╭─ STORED DATA
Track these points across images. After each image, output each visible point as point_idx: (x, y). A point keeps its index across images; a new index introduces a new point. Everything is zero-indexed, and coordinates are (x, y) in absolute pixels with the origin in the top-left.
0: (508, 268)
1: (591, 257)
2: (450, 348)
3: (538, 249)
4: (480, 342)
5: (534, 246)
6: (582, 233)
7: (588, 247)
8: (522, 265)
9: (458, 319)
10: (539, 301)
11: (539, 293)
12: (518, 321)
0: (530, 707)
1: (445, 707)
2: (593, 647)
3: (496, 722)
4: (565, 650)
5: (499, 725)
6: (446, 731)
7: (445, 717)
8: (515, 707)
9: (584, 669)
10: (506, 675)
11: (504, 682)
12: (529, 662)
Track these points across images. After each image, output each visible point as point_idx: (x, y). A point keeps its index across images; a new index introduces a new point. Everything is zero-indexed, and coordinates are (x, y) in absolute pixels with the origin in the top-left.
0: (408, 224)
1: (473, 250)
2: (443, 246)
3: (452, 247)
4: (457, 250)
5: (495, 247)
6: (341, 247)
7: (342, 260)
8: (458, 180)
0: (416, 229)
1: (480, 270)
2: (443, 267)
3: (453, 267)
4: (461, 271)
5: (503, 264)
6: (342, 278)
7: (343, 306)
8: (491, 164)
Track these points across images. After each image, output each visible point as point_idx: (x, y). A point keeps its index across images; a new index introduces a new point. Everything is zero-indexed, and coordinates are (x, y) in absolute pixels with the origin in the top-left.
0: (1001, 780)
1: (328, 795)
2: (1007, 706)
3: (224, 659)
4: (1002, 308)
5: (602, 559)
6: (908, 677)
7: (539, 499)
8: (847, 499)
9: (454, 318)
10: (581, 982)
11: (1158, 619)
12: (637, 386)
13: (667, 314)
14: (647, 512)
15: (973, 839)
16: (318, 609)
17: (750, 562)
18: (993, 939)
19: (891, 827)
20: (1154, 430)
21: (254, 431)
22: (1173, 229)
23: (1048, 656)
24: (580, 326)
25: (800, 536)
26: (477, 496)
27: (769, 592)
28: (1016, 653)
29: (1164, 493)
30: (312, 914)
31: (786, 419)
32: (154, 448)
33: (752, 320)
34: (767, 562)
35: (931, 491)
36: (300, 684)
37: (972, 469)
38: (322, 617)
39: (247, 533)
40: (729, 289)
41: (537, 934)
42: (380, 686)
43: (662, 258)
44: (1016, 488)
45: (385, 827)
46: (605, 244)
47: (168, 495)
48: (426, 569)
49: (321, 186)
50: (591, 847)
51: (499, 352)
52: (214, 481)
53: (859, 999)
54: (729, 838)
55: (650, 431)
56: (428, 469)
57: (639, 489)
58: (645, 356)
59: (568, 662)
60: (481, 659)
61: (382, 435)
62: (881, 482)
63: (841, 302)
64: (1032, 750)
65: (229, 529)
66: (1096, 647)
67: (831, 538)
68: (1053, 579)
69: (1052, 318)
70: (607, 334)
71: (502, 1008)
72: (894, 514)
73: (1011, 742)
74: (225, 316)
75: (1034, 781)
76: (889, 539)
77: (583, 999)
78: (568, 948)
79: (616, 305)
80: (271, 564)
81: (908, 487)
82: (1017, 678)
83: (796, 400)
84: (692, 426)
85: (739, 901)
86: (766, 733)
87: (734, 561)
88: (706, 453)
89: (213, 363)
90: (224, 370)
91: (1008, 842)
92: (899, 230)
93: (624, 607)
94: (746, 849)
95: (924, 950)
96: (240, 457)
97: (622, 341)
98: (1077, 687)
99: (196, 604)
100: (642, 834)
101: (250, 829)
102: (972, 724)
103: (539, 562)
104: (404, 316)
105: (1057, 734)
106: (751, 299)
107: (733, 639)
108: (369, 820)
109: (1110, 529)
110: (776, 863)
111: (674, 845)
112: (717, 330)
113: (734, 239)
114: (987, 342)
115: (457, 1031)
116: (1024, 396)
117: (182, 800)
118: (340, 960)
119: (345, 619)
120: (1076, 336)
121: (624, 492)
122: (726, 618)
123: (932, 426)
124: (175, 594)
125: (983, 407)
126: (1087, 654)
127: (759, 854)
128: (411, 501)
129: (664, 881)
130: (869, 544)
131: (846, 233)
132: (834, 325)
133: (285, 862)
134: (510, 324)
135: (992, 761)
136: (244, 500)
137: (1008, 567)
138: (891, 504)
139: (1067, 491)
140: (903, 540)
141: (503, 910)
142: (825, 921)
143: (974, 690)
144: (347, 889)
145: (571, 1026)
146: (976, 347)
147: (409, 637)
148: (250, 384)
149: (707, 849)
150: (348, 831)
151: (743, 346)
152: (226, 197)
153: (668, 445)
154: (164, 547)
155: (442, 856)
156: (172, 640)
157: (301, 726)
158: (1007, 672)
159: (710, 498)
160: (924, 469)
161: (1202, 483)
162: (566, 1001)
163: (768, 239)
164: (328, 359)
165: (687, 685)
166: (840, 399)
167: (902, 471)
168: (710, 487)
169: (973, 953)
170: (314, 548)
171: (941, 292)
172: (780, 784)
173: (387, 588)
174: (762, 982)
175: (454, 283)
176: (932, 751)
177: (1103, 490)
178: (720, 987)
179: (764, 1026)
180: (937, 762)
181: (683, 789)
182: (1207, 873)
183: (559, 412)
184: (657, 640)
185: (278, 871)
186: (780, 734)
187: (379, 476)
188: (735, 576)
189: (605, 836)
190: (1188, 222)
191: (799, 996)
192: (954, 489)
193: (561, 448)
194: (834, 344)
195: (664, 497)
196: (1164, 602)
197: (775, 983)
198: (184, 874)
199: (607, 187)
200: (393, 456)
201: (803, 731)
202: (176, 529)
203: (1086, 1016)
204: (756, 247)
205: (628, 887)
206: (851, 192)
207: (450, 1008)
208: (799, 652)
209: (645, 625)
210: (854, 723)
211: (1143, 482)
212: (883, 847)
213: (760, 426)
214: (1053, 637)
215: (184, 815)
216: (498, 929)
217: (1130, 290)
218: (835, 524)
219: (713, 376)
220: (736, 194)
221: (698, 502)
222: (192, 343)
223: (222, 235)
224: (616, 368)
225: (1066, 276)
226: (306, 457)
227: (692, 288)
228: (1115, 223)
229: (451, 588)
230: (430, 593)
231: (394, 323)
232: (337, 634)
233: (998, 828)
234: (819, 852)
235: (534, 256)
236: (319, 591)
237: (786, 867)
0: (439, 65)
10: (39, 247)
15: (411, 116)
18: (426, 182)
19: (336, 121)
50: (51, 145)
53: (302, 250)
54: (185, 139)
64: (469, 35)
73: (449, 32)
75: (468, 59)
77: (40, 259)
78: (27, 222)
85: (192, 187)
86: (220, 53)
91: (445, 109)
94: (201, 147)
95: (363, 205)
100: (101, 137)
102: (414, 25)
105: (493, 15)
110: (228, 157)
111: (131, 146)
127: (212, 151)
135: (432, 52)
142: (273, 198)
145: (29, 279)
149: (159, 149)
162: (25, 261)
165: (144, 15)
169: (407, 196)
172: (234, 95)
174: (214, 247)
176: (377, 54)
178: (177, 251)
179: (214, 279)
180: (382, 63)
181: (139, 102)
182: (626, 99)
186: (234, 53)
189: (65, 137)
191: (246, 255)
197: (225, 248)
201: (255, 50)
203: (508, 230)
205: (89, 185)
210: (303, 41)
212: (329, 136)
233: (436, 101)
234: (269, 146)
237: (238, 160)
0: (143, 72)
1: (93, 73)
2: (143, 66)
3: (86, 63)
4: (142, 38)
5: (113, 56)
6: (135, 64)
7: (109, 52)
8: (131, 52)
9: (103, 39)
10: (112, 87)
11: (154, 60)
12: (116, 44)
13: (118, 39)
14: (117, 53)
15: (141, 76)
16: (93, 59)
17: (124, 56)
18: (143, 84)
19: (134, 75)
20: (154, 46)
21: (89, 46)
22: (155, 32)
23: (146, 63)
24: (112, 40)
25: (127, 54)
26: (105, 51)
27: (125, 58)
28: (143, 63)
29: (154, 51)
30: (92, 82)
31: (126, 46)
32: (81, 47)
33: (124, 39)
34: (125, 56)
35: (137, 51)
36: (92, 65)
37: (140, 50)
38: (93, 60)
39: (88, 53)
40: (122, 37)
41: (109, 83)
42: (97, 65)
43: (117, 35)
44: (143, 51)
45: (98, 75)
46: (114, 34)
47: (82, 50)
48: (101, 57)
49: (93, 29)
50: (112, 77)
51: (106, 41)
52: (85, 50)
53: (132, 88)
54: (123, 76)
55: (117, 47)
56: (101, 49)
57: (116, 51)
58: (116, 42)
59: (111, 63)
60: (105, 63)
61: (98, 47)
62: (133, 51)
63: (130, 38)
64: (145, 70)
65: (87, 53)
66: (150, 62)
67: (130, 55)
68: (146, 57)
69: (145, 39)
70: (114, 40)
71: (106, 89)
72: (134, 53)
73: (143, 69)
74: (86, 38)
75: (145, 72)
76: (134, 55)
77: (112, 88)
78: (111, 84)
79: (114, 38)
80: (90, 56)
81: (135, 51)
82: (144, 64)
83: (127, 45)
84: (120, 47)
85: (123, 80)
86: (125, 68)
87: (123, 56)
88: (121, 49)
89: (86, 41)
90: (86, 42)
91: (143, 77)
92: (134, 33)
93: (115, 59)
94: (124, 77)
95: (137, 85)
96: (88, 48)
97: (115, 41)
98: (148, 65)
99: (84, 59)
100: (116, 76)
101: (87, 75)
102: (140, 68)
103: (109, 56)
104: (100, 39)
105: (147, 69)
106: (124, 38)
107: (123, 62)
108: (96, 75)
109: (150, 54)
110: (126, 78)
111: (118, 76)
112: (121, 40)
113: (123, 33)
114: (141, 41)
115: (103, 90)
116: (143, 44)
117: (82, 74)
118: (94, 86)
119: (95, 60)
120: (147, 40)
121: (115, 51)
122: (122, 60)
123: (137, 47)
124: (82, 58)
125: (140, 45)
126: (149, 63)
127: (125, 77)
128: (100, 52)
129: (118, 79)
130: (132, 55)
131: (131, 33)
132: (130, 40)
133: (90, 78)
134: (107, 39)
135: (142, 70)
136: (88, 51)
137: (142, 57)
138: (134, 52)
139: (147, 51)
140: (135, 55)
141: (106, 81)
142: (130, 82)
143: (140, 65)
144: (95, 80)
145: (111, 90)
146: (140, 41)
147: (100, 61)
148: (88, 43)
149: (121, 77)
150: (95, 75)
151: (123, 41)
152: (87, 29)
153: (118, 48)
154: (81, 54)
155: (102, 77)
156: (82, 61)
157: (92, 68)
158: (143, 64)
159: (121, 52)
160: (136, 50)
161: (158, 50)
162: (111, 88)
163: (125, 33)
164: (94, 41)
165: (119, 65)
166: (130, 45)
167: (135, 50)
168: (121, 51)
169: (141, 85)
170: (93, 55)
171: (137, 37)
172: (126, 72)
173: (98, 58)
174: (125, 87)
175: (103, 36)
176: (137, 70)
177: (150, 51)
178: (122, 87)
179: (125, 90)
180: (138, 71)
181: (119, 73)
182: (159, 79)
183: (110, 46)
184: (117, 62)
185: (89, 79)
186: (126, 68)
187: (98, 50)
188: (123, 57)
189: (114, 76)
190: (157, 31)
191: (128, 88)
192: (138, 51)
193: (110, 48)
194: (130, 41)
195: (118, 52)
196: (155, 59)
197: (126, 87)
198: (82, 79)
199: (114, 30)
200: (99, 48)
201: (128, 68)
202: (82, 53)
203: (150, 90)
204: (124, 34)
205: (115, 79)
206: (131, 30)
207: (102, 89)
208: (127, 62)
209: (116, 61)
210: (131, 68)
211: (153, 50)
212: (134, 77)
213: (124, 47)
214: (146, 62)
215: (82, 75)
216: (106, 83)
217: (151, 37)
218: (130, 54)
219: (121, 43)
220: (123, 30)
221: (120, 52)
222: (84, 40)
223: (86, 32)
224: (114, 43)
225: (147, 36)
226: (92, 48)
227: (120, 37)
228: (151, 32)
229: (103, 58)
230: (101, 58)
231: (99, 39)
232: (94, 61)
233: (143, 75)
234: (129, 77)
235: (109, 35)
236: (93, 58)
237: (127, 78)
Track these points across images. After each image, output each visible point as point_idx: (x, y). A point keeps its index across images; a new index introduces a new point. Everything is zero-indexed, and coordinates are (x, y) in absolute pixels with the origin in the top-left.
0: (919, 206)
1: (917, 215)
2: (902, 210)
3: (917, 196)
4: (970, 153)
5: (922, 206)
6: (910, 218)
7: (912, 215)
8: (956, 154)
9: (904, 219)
╰─
#### WHAT NEEDS TO BE DONE:
Write out the stretch of the records above from the start through the line containing "4: (565, 650)", requests included. In the answers, multiply each x and y coordinate by 1.05 and round it to a whole number, with halves rounding up.

#### SOLUTION FOR THIS EXERCISE:
Track these points across images. After each image, output each visible point as point_idx: (x, y). A point keeps its index across images; a new index introduces a new point. Everything is zero-indexed, and coordinates are (x, y) in absolute pixels with the origin in the top-left.
0: (508, 268)
1: (591, 257)
2: (450, 348)
3: (538, 249)
4: (480, 342)
5: (534, 246)
6: (582, 233)
7: (588, 247)
8: (522, 265)
9: (458, 319)
10: (539, 301)
11: (539, 293)
12: (518, 321)
0: (557, 742)
1: (467, 742)
2: (623, 679)
3: (521, 758)
4: (593, 683)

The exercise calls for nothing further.